What is asked>
**1.** In the article on Sierra del Lacandón National Park, what is named as the largest threat to the reserve?
**2.** Translate this sentence from the Sierra del Lacandón article into Spanish: "Forest fires are the largest threat to the reserve, which is massive and spans hundreds of thousands of hectares."

Page>
##########

Deep in a protected nature reserve in Northern Guatemala’s Sierra del Lacandón National Park, shade from the trees and a slight breeze from the Usumacinta River offer us relief from the heat. Here in the Mayan Biosphere Reserve, there are thousands of species, including the Ramón and Copal trees providing shade, but also Romario Ramírez, one of the many humans who live in the park. Ramírez is our tour guide; he eagerly points to a jaguar footprint on the trail. “By the way the leaves are arranged, you can tell this one was big,” he says. But guiding tourists through the park is just one facet of his work. Ramírez is part of a thriving, community-led initiative to enable the people who live in the park to make a living safeguarding the forest, and its rich biodiversity.
Nearly 20 thousand people live within Sierra del Lacandón National Park — almost all of whom play a role in nourishing and caring for the forest. Forest fires are the largest threat to the reserve, which is massive and spans hundreds of thousands of hectares.
Set mostly by outsiders, the fires are usually intended to clear landscape to expand cattle and soy farms, house illegal drug operations or build illegal settlements. This year alone, Guatemalan officials have recorded 539 fires in Petén, of which 471 were forest fires that consumed 102,032 acres of forest.
While the fires are started by humans, their intensity and ability to spread is made worse by climate change. Residents are trained to deploy a number of strategies for discouraging the fires, including cameras and other surveillance equipment, which are also used to monitor biodiversity and prevent poachers.

##########

Information supplied>
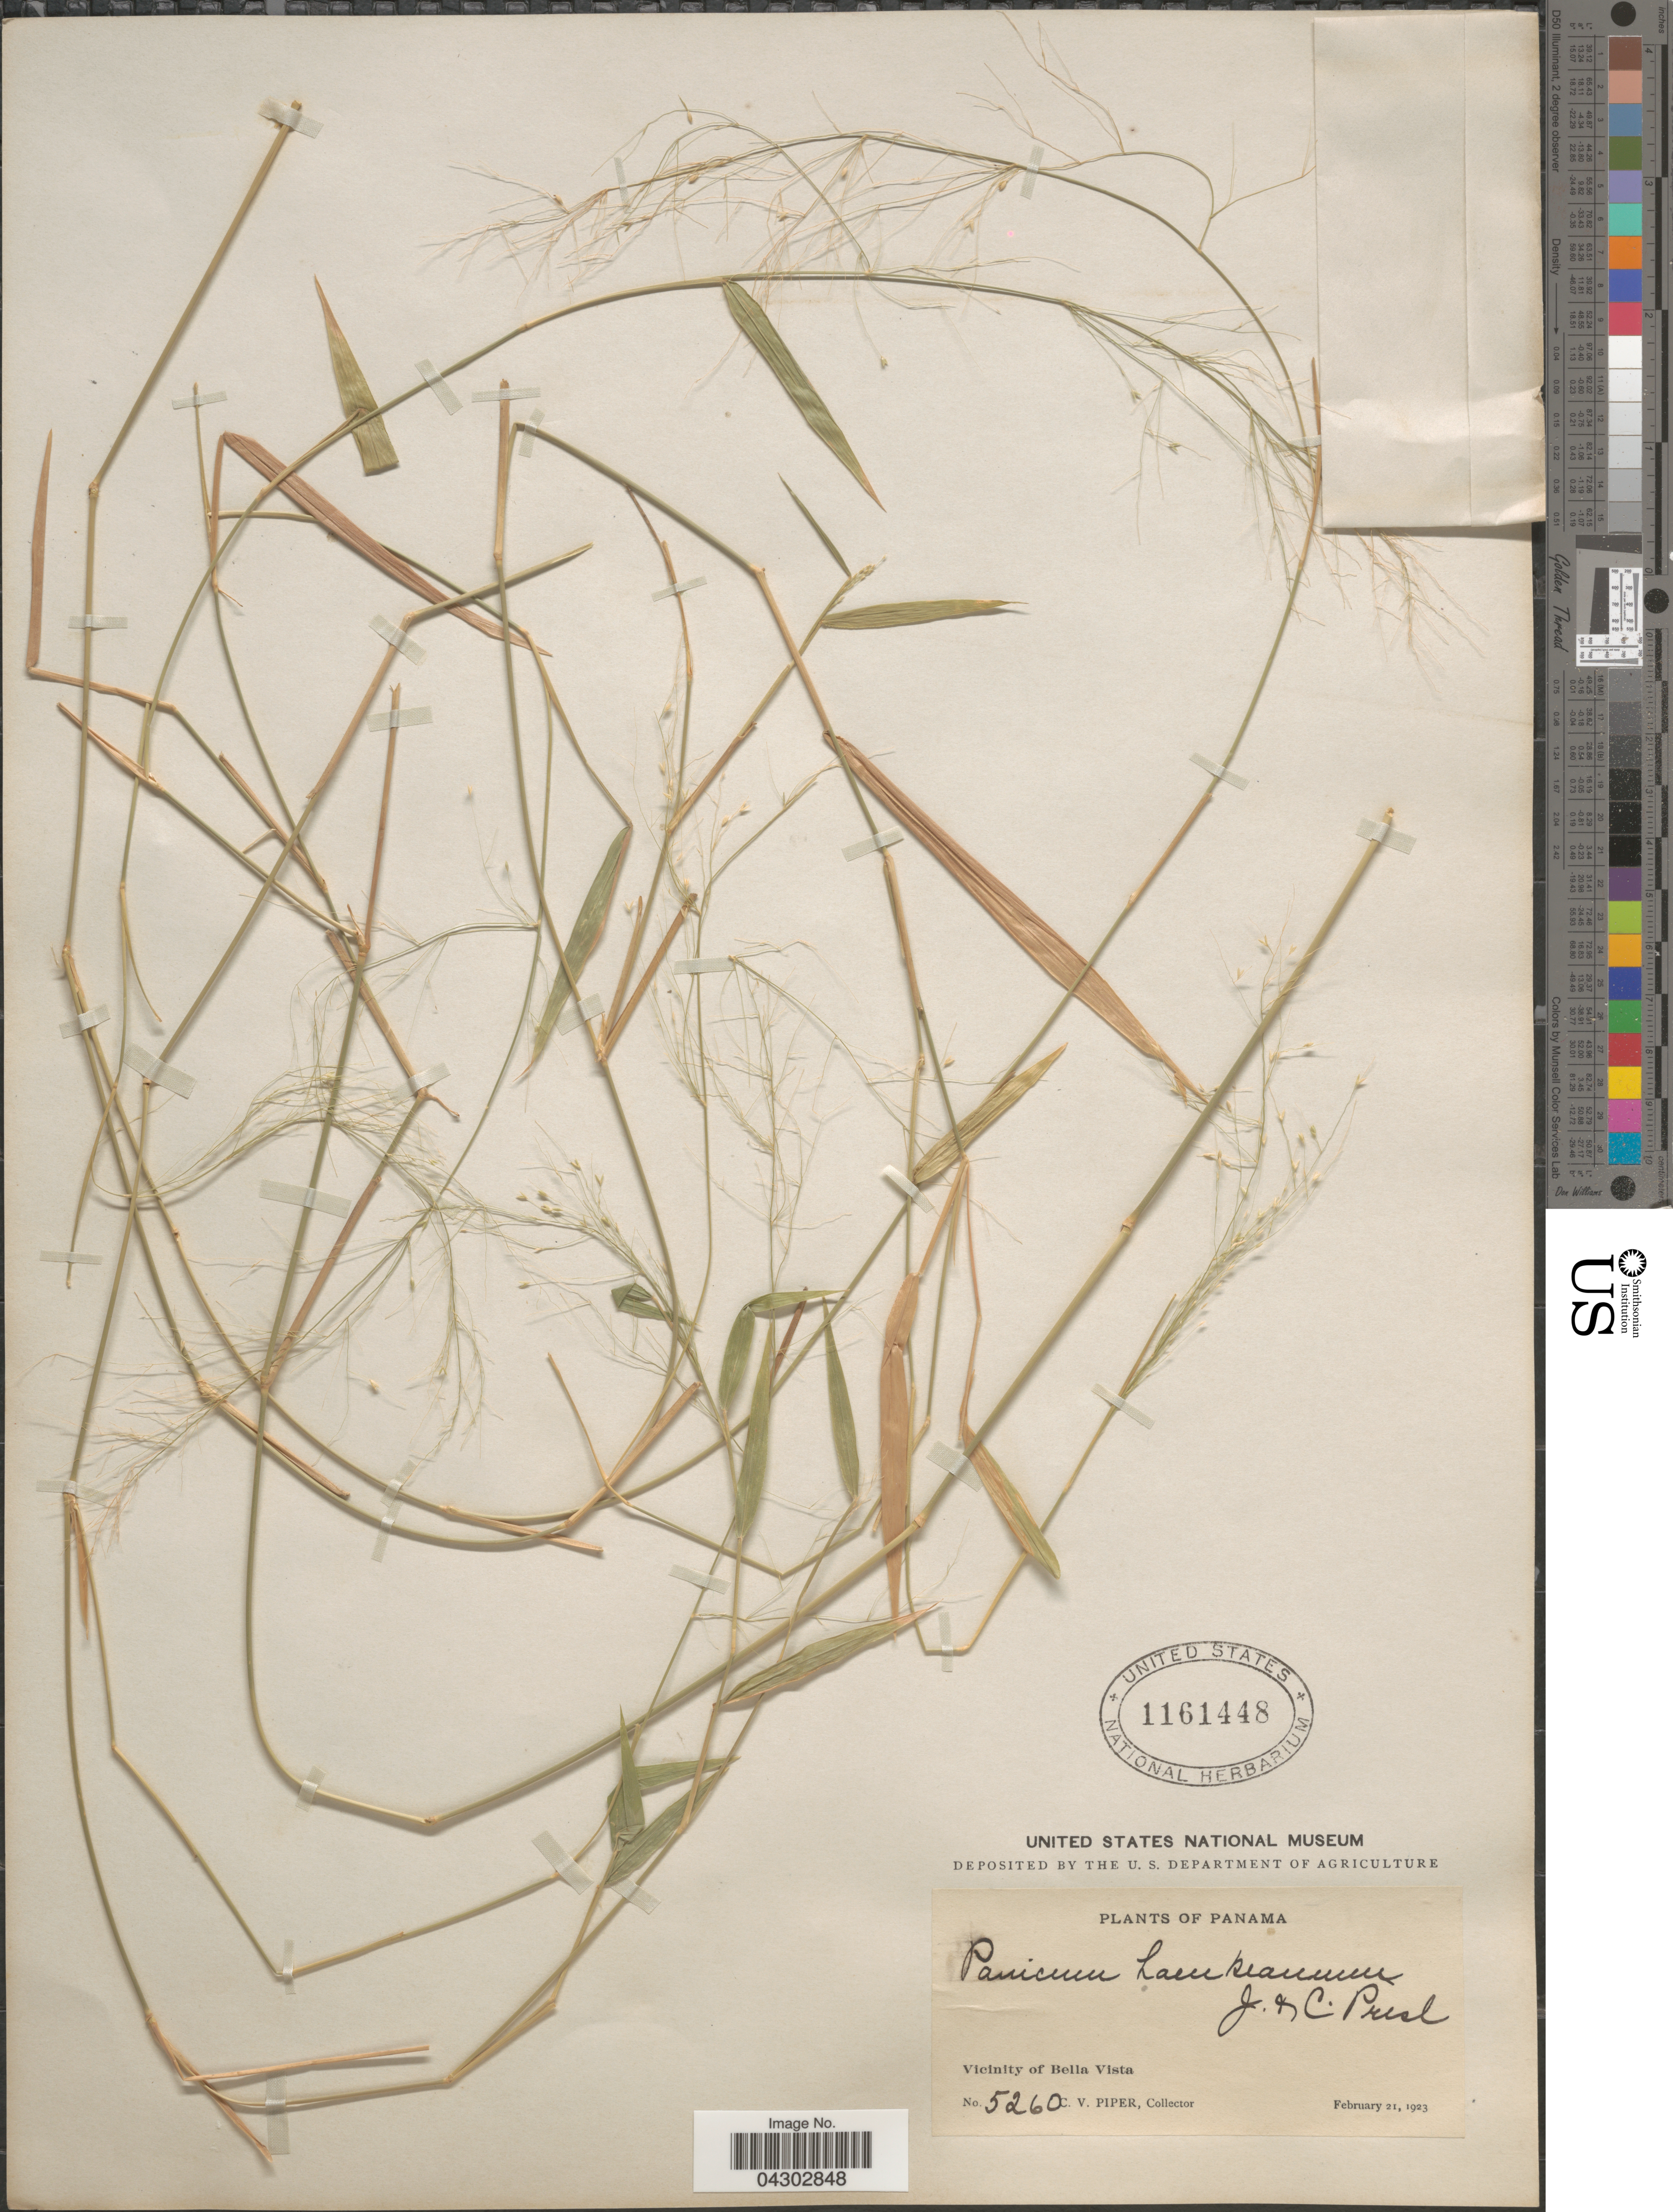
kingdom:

##########

Solutions to the exercise>
**1.** Forest fires

**2.** Los incendios forestales son la mayor amenaza para la reserva, que es enorme y abarca cientos de miles de hectáreas.